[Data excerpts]
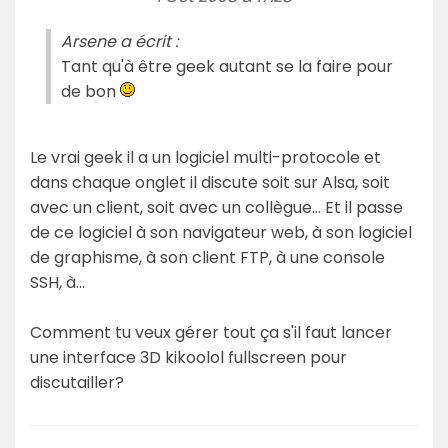
Arsene a écrit :
Tant qu'à être geek autant se la faire pour
de bon
Le vrai geek il a un logiciel multi-protocole et
dans chaque onglet il discute soit sur Alsa, soit
avec un client, soit avec un collègue... Et il passe
de ce logiciel à son navigateur web, à son logiciel
de graphisme, à son client FTP, à une console
SSH, à...
Comment tu veux gérer tout ça s'il faut lancer
une interface 3D kikoolol fullscreen pour
discutailler?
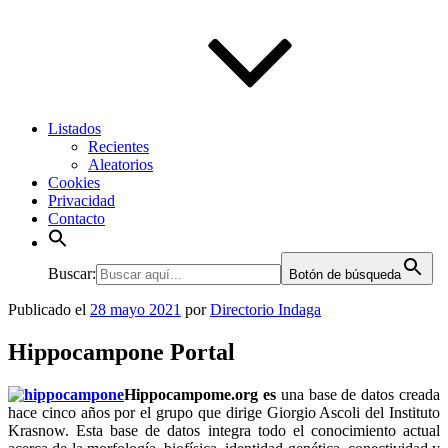
Listados
Recientes
Aleatorios
Cookies
Privacidad
Contacto
Buscar:
Botón de búsqueda
Publicado el
28 mayo 2021
por
Directorio Indaga
Hippocampone Portal
Hippocampome.org es
una base de datos creada
hace cinco años por el grupo que dirige Giorgio Ascoli del Instituto
Krasnow. Esta base de datos integra todo el conocimiento actual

* Instruction:
Check each line above for "soit" and return the ones that have it.

* Written solution:
dans chaque onglet il discute soit sur Alsa, soit
avec un client, soit avec un collègue... Et il passe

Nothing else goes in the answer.